ASSIGNED TASK 1 –
In the Jenkins monitoring thread, rewrite everything from "On Mon, Apr" down to "as you say).", swapping "grafana" for "Kibana".

[DOCUMENT EXCERPT Boundary: Start]

Experimental Jenkins monitoring

Eyal Edri eedri at redhat.com
Wed Apr 20 11:48:23 UTC 2016


Looks amazing!

Just adding a screenshot so people will see how nice it is :) [1]

[1]
http://graphite.phx.ovirt.org/dashboard/snapshot/qvdhPL34HoUpygGldklmT5uLUnRyj19E


On Mon, Apr 18, 2016 at 10:36 AM, David Caro <dcaro at redhat.com> wrote:

> On 04/17 23:55, Nadav Goldin wrote:
> > >
> > > I think that will change a lot per-project basis, if we can get that
> info
> > > per
> > > job, with grafana then we can aggregate and create secondary stats
> (like
> > > bilds
> > > per hour as you say).
> > > So I'd say just to collect the 'bare' data, like job built event, job
> > > ended,
> > > duration and such.
> >
> > agree. will need to improve that, right now it 'pulls' each X seconds via
> > the CLI,
> > instead of Jenkins sending the events, so it is limited to what the CLI
> can
> > provide and not that efficient. I plan to install [1] and do the opposite
> > (Jenkins will send a POST request with the data on each build
> > event and then it would be sent to graphite)
>
> Amarchuk had already some ideas on integrating collectd with jenkins, imo
> that
> will work well for 'master' related stats and more difficult for others
> like
> job started, etc. but worth looking at it
>
> >
> > Have you checked the current ds fabric checks?
> > > There are already a bunch of fabric tasks that monitor jenkins, if we
> > > install
> > > the nagiosgraph (see ds for details) to send the nagios performance
> data
> > > into
> > > graphite, we can use them as is to also start alarms and such
> > >
> > Icinga2 has integrated graphite support, so after the upgrade we will
> > get all of our alarms data sent to graphite 'out-of-the-box'.
>
> +1!
>
> >
> > >
> > >     dcaro at akhos$ fab -l | grep nagi
> > >     do.jenkins.nagios.check_build_load                      Checks if
> the
> > > bui...

[DOCUMENT EXCERPT Boundary: End]
[RECORDS SHOWN Boundary: Start]

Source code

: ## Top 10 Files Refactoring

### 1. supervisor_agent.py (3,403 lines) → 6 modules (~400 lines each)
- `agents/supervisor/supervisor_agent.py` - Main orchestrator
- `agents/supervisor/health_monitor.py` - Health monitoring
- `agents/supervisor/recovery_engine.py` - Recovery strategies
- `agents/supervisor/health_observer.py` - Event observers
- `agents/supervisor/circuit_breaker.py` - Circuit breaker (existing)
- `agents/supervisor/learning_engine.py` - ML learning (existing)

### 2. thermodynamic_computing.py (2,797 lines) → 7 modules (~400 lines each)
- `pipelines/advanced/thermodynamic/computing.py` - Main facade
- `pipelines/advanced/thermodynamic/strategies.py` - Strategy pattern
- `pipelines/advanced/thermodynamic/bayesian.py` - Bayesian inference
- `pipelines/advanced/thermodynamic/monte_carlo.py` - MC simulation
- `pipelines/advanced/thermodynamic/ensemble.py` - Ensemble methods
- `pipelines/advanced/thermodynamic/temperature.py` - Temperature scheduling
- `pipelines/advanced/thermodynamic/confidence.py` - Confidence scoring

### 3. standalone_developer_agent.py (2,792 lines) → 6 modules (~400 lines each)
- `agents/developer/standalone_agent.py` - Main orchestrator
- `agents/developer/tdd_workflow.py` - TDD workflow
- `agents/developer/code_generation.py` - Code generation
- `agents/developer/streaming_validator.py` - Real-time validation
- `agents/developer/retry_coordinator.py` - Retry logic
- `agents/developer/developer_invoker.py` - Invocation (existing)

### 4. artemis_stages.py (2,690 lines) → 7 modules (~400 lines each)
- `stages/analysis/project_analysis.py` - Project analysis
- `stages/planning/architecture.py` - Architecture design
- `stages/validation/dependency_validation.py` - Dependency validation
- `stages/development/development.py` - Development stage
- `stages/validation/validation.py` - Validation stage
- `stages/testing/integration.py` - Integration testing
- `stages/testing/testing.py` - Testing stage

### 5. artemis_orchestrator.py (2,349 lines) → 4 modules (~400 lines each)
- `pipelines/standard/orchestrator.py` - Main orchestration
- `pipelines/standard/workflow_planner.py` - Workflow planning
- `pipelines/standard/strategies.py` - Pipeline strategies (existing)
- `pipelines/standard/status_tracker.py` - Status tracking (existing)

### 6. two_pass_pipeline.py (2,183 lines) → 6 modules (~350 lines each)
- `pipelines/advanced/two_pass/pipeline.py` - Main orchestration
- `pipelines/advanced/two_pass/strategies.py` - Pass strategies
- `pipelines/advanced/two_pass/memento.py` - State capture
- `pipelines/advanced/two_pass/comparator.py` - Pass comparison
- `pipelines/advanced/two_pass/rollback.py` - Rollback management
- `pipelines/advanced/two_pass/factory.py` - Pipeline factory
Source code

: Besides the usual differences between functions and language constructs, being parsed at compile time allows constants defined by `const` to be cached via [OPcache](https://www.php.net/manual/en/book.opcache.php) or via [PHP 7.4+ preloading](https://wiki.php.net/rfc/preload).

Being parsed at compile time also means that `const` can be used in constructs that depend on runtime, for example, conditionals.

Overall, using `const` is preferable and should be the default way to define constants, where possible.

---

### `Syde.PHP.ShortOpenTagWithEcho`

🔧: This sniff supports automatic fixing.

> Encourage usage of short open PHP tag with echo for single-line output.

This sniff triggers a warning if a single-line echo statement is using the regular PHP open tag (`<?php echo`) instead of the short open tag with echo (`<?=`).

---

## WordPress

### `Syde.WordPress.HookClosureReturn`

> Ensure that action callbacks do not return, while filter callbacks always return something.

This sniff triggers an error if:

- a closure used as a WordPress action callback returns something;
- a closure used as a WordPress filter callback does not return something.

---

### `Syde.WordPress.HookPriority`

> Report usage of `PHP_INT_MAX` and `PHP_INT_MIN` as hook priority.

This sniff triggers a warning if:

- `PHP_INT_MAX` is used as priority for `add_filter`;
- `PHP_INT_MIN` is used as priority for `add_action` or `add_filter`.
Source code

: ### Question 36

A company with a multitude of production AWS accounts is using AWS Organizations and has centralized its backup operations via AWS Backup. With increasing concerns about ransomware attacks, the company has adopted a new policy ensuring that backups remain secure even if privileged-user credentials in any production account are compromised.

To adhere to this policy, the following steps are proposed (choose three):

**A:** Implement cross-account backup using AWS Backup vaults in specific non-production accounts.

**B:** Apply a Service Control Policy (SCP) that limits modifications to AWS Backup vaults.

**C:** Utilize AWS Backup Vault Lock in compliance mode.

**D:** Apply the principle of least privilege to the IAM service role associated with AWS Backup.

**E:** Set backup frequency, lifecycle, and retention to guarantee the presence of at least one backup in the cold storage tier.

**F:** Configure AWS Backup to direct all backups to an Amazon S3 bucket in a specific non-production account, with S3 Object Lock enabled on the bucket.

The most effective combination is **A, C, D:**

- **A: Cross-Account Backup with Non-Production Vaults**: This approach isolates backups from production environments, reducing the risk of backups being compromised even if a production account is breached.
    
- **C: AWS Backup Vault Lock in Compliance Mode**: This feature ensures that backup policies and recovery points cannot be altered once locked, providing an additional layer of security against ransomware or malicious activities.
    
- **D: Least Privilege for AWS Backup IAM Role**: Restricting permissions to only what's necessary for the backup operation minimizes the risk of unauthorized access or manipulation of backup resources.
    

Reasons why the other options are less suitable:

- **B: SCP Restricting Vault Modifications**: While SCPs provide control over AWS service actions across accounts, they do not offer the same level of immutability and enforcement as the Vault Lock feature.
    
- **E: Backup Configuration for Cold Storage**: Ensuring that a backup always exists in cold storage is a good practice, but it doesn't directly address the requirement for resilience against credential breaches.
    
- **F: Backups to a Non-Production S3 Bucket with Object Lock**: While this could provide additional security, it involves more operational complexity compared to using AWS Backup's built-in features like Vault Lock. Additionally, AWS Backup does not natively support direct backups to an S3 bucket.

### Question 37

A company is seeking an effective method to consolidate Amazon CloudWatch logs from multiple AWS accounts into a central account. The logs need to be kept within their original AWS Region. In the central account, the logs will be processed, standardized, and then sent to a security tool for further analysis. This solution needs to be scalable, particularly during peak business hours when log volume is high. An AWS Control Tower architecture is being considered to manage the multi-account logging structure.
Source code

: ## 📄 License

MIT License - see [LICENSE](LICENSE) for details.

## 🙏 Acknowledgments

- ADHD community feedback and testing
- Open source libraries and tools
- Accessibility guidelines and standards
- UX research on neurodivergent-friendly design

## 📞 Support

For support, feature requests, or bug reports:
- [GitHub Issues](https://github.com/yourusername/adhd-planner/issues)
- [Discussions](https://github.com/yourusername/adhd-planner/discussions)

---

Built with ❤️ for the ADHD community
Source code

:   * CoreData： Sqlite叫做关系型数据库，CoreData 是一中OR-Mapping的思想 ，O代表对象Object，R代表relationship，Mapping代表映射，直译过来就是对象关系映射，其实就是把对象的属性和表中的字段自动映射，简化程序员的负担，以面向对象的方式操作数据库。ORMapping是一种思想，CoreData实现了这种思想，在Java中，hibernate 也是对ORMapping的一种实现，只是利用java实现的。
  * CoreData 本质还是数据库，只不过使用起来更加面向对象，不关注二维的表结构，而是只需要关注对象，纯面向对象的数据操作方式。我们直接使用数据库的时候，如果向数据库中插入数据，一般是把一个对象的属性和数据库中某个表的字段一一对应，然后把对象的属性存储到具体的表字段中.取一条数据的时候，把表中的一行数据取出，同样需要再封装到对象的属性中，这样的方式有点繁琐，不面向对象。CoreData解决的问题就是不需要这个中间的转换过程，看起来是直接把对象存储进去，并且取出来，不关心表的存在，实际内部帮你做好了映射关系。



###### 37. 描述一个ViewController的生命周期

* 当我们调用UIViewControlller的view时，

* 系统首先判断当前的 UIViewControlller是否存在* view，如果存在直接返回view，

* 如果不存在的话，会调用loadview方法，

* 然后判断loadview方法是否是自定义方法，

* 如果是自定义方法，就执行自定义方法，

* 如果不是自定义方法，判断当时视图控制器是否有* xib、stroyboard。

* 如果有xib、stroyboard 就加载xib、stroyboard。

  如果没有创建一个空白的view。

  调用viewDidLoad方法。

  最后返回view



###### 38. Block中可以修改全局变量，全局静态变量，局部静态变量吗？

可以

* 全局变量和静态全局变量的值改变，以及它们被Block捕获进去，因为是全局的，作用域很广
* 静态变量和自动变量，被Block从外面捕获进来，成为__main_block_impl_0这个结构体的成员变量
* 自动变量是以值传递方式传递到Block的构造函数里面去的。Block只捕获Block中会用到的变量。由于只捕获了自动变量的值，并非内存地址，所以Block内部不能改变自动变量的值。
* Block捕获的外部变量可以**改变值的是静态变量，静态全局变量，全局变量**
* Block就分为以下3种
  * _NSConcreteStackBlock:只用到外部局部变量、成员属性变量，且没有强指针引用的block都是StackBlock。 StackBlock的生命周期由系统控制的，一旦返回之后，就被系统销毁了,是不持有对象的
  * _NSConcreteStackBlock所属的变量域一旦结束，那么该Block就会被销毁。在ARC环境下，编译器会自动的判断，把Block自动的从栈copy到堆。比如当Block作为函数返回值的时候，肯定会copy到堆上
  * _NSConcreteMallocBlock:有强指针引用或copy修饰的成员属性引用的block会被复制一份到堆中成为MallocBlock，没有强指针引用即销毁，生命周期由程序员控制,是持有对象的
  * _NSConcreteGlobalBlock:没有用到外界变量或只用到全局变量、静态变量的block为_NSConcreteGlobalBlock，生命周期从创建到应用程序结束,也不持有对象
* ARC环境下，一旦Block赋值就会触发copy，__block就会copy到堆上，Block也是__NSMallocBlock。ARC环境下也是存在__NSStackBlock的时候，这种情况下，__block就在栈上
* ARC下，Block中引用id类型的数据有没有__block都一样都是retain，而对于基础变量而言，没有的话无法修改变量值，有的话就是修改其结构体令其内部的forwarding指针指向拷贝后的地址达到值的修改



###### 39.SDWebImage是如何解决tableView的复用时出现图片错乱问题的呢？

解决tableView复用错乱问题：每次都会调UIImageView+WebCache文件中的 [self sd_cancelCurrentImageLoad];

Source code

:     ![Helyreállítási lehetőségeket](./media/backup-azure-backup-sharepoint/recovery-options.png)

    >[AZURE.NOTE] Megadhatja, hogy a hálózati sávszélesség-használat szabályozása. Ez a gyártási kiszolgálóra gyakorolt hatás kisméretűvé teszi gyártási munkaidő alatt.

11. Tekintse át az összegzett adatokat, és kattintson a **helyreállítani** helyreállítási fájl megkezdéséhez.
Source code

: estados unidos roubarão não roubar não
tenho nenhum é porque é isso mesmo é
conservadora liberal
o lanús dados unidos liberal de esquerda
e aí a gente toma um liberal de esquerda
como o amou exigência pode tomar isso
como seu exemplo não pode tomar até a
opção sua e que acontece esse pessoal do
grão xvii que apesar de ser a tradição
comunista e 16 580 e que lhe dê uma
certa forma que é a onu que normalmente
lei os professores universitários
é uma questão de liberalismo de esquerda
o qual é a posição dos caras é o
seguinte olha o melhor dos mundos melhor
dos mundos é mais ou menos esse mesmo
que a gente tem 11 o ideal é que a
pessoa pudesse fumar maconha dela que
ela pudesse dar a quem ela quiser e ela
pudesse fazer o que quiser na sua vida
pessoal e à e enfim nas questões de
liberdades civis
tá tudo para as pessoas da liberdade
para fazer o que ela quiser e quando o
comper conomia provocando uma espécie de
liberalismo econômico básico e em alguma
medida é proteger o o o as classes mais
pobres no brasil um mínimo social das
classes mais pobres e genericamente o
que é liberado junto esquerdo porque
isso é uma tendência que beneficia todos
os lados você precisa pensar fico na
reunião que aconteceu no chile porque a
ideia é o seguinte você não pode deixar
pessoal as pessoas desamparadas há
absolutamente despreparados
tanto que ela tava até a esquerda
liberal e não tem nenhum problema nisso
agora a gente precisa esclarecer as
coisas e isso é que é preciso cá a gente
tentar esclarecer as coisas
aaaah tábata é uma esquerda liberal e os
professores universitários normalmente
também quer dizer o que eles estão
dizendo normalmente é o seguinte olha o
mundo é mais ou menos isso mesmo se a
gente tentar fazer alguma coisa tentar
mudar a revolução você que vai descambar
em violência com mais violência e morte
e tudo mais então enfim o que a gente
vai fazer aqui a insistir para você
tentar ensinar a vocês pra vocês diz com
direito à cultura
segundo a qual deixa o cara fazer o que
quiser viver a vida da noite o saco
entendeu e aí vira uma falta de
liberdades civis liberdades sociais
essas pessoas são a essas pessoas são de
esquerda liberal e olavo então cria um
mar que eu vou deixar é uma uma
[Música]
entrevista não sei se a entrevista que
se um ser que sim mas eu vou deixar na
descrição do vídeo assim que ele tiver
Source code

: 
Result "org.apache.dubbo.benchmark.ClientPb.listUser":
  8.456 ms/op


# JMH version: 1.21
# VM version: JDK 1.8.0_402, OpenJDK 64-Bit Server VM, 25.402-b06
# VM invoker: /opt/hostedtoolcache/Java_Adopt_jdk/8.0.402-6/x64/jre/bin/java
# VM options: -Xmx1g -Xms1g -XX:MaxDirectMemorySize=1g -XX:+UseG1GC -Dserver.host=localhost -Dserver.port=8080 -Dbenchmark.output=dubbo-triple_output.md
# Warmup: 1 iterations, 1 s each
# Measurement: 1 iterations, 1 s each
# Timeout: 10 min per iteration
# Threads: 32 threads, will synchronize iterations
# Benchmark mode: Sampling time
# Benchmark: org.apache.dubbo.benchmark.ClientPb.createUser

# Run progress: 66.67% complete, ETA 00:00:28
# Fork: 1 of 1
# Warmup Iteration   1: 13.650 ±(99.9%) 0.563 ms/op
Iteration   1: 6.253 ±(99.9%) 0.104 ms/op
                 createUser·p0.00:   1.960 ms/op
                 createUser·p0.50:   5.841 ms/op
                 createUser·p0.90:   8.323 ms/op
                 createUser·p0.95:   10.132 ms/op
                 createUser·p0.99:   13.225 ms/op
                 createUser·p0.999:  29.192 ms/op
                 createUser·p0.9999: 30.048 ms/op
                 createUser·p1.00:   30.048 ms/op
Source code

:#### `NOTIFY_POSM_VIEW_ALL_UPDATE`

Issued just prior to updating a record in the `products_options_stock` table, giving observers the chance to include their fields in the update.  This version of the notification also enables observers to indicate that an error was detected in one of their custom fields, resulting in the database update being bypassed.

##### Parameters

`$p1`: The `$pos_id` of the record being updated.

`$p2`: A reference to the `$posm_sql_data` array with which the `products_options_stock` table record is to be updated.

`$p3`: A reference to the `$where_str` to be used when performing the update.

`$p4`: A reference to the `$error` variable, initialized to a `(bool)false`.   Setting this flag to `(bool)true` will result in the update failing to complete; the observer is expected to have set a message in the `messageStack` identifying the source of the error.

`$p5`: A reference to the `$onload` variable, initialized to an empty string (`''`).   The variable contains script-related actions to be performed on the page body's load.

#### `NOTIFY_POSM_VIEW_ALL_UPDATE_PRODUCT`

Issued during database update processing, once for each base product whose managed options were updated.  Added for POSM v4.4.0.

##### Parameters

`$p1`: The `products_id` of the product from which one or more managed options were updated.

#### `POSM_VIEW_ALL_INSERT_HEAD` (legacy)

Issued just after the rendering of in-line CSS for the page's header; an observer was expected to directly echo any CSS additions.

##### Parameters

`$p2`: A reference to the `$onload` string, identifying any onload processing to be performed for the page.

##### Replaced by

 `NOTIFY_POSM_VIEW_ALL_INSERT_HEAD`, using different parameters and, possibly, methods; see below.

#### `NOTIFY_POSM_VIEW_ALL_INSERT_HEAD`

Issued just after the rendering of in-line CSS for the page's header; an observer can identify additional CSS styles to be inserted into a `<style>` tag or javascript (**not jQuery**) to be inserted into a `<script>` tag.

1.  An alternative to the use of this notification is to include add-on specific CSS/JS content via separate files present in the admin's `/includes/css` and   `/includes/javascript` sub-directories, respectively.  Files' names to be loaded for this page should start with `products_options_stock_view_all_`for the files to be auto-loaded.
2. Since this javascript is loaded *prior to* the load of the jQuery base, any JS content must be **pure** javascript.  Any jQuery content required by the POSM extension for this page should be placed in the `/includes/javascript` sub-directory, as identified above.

[RECORDS SHOWN Boundary: End]

ASSIGNED TASK 2 –
Turn everything in the records from the line containing "to be updated." down to the line containing "performing the update." into a JSON list of strings, one string per line, with blank lines left out.

RESPONSE BOX 1 –
On Mon, Apr 18, 2016 at 10:36 AM, David Caro <dcaro at redhat.com> wrote:

> On 04/17 23:55, Nadav Goldin wrote:
> > >
> > > I think that will change a lot per-project basis, if we can get that
> info
> > > per
> > > job, with Kibana then we can aggregate and create secondary stats
> (like
> > > bilds
> > > per hour as you say).

RESPONSE BOX 2 –
[
  "`$p2`: A reference to the `$posm_sql_data` array with which the `products_options_stock` table record is to be updated.",
  "`$p3`: A reference to the `$where_str` to be used when performing the update."
]